Jetzt live: Bistum Osnabrück nimmt Stellung zu Missbrauchsstudie
Mehr als 400 Personen sind laut der Missbrauchsstudie im Bistum Osnabrück Opfer sexualisierter Gewalt geworden. Die Kirche steht in der Verantwortung - doch was hat sie bisher für die Betroffenen getan?
Insgesamt 122 Priester und Diakone konnten als Täter identifiziert werden. Diese Zahlen sind deutlich höher als bisher angenommen. Das geht aus dem Abschlussbericht der Missbrauchsstudie der Universität Osnabrück hervor, der am vergangenen Mittwoch veröffentlicht wurde. Der Zwischenbericht aus 2022 hatte zunächst 68 Betroffene genannt. Genau eine Woche lässt sich das Bistum Zeit, um auf die Veröffentlichung des Abschlussberichts zu reagieren. Heute will das Bistum in einer Pressekonferenz im Dom offiziell Stellung nehmen. Der seit Kurzem amtierende Bischof Dominicus Meier sei "kurzfristig erkrankt" und werde deshalb von Generalvikar Ulrich Beckwermert vertreten, teilte das Bistum gestern mit. Dominicus Meier war noch nicht im Amt, als die Missbrauchsvorwürfe publik wurden. Er ist erst seit September dieses Jahres Osnabrücker Bischof und damit der Nachfolger von Franz-Josef Bode, der ein halbes Jahr nach Veröffentlichung des Zwischenberichts im März 2023 nach 28 Jahren als Bischof zurückgetreten war. Die Pressekonferenz können Sie jetzt an dieser Stelle im Live-Stream verfolgen.
Kirche soll Betroffene besser entschädigen
Das Forscherteam der Universität Osnabrück geht in dem Abschlussbericht intensiv auf die Rolle des Bistums ein - und wie dieses mit den Missbrauchsvorwürfen umgegangen ist. Es gehe um Aufarbeitung und Entschädigung. In dem Kontext seien vor allem die Muster wichtig, nach denen sich die Übergriffe kategorisieren lassen. So wurden sexuelle Übergriffe zum Beispiel als fehlgeleitete Fürsorge, als sexuelle Aufklärung durch Kleriker oder Liebesbeziehungen dargestellt. Die Kleriker konnten sich laut Studie dadurch entlasten oder als Kirchenverantwortliche das eigene Schweigen rechtfertigen.
Anerkennung der Taten lange versäumt
Für die Missbrauchsopfer sei aber gerade die Anerkennung wichtig, denn das habe ihnen zu lange gefehlt, so die Autoren der Studie. "Das, was in den Archiven und in den Akten steht, ist immer nur die Sichtweise der Institution. Viele Betroffene haben das, was damals geschehen ist, jahrelang mit sich herumgetragen, ohne darüber sprechen zu können", sagte Karl Haucke, Betroffener sexualisierter Gewalt, bei der Veröffentlichung des Berichts.

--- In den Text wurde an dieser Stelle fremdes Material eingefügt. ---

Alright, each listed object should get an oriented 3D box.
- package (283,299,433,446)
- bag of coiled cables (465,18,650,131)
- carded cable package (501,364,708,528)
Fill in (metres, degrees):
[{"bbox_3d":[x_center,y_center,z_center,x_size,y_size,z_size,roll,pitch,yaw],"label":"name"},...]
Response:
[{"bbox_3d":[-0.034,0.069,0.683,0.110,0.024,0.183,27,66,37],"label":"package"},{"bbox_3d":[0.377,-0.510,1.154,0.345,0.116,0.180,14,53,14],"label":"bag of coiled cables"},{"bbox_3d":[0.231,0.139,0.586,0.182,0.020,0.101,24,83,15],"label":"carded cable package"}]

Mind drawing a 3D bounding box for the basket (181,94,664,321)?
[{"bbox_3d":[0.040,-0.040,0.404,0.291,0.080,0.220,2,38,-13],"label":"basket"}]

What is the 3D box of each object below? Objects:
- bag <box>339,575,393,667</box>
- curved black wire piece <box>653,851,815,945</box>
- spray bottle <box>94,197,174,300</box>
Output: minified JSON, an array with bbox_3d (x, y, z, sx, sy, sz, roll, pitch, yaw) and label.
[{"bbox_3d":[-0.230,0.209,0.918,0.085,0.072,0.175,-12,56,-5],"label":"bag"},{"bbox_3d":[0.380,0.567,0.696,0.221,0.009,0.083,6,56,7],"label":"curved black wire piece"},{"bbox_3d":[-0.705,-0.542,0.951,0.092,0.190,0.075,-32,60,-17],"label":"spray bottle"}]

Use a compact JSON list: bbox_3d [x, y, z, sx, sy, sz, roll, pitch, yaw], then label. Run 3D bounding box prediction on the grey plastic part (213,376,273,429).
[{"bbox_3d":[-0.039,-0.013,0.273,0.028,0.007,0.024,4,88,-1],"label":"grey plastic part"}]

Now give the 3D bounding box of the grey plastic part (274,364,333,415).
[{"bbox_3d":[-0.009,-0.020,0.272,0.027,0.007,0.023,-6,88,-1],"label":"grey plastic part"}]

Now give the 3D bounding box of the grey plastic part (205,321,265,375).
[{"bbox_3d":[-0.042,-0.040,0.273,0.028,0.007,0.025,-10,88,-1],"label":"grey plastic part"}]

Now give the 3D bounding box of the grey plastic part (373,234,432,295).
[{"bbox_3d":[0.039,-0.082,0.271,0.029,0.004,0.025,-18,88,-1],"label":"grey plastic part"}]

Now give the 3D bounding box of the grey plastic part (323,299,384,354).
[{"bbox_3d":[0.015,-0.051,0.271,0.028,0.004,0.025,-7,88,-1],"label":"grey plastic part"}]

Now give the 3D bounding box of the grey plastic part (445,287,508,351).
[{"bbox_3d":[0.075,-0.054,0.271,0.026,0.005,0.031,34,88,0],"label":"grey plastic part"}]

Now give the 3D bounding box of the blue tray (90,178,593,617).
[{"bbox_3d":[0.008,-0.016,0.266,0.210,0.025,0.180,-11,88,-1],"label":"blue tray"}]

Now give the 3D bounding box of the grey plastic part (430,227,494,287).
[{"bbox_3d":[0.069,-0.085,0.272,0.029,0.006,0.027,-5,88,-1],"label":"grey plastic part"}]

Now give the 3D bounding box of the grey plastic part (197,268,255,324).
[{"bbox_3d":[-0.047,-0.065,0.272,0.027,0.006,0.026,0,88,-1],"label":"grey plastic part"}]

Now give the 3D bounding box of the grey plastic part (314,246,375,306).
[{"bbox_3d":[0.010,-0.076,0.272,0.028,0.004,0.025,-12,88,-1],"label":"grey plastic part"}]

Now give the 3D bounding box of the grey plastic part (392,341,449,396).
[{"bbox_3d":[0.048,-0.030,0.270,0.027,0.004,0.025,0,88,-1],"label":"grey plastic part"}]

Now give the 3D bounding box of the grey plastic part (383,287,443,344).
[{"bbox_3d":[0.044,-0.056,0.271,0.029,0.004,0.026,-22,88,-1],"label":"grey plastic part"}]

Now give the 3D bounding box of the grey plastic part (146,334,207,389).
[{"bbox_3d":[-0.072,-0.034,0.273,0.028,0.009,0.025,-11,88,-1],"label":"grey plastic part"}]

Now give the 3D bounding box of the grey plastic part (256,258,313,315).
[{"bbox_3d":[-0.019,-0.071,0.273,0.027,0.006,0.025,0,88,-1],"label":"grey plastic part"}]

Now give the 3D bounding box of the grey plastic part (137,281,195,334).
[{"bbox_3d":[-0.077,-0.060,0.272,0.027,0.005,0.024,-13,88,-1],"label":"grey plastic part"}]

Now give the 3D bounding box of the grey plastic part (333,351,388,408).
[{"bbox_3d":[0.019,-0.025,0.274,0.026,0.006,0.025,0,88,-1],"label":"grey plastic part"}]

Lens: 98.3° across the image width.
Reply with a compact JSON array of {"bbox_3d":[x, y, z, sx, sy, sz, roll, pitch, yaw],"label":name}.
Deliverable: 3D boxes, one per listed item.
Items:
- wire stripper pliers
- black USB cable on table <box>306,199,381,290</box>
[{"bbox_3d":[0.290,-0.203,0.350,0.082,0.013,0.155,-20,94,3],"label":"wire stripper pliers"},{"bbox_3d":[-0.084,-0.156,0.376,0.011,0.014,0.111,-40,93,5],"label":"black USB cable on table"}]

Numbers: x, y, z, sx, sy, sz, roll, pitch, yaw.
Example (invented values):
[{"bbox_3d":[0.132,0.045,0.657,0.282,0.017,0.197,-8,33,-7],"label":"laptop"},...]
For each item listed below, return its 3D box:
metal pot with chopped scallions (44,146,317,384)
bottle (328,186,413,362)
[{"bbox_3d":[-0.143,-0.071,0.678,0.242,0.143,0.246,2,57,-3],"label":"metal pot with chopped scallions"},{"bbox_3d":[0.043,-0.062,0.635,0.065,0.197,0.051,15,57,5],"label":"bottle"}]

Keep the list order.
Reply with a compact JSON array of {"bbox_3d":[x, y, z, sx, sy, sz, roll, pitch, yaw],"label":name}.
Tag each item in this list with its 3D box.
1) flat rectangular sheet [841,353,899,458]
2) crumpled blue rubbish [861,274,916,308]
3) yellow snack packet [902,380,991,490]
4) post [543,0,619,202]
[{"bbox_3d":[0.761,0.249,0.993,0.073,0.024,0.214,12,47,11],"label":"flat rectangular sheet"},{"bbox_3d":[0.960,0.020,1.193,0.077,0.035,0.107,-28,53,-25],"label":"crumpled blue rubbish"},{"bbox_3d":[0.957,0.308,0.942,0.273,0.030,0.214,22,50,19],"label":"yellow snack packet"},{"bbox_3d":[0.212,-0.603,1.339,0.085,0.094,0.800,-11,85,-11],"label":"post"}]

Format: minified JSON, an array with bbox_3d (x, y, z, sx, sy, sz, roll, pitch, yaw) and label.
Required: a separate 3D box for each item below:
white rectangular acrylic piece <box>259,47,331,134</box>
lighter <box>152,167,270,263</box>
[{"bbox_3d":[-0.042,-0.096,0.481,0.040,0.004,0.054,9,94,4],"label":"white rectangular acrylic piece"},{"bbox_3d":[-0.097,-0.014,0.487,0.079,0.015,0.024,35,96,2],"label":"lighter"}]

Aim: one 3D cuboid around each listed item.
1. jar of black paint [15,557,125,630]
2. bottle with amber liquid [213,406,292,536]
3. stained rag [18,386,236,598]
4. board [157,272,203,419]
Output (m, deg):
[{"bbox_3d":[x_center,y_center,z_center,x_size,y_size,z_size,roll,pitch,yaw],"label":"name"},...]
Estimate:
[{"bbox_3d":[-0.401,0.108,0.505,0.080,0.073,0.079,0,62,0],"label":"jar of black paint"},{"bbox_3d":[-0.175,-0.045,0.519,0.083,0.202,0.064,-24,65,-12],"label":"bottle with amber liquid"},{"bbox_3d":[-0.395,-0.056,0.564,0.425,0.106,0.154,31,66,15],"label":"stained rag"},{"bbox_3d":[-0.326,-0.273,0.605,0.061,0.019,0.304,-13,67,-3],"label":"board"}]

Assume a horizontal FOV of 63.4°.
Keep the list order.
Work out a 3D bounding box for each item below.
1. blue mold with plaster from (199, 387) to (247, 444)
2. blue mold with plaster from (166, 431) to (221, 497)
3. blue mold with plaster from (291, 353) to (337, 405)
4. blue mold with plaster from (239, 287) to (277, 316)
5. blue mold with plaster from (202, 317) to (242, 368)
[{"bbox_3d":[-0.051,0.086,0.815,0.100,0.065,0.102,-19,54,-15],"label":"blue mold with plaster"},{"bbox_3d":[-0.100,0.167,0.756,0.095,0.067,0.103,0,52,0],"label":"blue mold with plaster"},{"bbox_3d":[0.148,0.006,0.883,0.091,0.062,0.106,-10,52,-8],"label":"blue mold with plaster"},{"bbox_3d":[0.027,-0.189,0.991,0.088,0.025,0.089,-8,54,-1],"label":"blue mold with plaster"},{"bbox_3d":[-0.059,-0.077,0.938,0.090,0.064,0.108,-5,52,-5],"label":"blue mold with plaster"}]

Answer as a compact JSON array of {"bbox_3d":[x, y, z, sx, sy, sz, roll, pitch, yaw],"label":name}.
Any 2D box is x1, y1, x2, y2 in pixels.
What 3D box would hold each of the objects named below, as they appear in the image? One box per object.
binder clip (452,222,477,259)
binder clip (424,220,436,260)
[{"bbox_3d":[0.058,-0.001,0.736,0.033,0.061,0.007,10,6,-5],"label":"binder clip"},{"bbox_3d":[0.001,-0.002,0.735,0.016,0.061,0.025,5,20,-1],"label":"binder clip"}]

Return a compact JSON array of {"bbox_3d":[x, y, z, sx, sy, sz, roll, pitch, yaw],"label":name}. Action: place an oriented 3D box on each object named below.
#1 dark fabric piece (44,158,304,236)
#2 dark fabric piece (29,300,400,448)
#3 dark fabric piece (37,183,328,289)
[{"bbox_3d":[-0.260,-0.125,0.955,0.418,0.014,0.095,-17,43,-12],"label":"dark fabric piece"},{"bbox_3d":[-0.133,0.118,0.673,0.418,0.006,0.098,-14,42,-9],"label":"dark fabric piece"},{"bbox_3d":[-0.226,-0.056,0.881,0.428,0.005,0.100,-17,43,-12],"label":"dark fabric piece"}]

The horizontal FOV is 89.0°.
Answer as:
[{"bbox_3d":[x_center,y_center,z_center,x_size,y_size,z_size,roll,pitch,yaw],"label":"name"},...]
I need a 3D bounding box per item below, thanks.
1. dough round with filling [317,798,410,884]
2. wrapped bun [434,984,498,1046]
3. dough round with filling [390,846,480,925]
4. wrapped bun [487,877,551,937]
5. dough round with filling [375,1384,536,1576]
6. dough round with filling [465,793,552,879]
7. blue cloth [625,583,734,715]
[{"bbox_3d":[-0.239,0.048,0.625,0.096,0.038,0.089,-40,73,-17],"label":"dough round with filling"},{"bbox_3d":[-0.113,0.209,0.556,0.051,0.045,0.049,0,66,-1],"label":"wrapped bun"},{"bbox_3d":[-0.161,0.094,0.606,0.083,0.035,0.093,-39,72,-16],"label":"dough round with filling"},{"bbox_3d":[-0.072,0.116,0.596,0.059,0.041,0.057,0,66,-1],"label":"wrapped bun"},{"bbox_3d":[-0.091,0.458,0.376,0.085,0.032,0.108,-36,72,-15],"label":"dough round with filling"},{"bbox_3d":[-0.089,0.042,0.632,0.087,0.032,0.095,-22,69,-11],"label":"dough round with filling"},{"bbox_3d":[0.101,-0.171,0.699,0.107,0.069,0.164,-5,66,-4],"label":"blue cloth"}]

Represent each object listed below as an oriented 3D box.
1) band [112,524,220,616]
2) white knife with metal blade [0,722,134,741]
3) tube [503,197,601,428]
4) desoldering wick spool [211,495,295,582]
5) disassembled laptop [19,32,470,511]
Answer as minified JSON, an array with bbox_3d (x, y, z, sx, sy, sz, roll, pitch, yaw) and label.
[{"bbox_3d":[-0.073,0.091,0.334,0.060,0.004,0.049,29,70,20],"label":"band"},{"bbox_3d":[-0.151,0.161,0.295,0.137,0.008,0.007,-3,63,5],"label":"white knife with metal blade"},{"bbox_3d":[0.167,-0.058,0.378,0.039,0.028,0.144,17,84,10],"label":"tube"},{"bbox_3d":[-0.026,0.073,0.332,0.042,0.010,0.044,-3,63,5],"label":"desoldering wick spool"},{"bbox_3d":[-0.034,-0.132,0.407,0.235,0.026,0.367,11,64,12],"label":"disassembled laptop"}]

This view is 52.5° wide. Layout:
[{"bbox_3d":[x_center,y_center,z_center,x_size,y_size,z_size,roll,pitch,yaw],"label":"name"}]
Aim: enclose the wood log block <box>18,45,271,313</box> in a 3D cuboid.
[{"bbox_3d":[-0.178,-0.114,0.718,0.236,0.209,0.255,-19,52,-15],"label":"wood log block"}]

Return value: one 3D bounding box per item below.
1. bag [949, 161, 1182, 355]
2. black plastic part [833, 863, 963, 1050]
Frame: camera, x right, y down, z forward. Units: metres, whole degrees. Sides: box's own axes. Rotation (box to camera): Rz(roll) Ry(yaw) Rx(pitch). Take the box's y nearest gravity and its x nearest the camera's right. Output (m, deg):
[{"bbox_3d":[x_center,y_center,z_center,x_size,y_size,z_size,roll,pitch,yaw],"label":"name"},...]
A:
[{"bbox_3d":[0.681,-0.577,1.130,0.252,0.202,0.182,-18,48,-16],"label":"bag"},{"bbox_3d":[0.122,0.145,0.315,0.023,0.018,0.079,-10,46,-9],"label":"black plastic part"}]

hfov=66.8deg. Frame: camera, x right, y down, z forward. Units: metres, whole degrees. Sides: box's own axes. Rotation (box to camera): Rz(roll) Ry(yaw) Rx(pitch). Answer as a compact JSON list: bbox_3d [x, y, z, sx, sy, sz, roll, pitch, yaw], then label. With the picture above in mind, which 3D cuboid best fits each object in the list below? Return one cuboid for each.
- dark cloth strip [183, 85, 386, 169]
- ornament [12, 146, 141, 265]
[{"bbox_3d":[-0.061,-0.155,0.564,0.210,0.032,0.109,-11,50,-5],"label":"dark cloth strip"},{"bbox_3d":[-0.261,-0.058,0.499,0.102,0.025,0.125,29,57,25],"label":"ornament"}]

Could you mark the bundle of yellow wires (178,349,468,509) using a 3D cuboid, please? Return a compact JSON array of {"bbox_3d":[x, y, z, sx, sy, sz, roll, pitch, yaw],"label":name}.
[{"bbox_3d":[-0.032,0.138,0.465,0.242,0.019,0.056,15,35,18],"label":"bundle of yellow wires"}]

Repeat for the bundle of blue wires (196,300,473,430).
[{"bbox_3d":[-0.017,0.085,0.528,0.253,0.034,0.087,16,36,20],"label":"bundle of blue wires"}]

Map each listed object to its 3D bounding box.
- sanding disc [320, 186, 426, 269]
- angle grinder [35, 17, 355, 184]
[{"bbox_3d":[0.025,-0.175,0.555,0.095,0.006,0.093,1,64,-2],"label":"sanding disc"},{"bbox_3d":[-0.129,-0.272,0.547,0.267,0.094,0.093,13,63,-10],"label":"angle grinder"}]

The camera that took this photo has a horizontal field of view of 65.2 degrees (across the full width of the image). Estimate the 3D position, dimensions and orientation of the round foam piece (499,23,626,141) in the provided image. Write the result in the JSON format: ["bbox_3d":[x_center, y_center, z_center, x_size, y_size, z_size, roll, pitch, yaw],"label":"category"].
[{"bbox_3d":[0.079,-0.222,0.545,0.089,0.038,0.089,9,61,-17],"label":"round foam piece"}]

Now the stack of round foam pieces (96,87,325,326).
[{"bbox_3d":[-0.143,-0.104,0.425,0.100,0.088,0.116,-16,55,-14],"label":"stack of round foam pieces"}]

Es geht auch um die Amtszeit des zurückgetretenen Bischofs Bode
Der festgestellte Umgang mit Missbrauchsvorwürfen habe sich bis in die 2000er Jahre und damit bis in die Amtszeit von Bischof Franz-Josef Bode fortgesetzt. Nach Einschätzung der Forschenden sei das Bistum auch in dieser Zeit seiner Verantwortung gegenüber den Betroffenen nicht gerecht geworden und habe weitere Taten nicht verhindert. Vor allem, weil mutmaßliche Täter auch unter Bischof Bode ihr Amt behalten durften.
Bischof Meier kündigt Aufarbeitung an
Ein kurzes Statement gab es von Bischof Meier zur Missbrauchsstudie bereits am vergangenen Mittwoch: Er fühle sich beschämt, sehe jedoch den Aufruf nach Aufarbeitung als Auftrag für seine Arbeit als Bischof. Meier wolle "Schutzprozesse gegen sexualisierte Gewalt gemeinsam (...) weiter stärken". Wie genau das aussehen soll, dass werde heute thematisiert.
Telefon-Hotline des Bistums für Betroffene
Betroffene können per Telefon mit einem Seelsorger sprechen. Das Bistum hat eine Telefon-Hotline zu dem Abschlussbericht unter der Telefonnummer (0541) 31 87 95 eingerichtet. Ziel sei es damit, Menschen eine Gesprächsmöglichkeit zu bieten, hieß es. Die Hotline ist am Mittwoch von 11 bis 19 Uhr und am Donnerstag von 9 bis 19 Uhr erreichbar.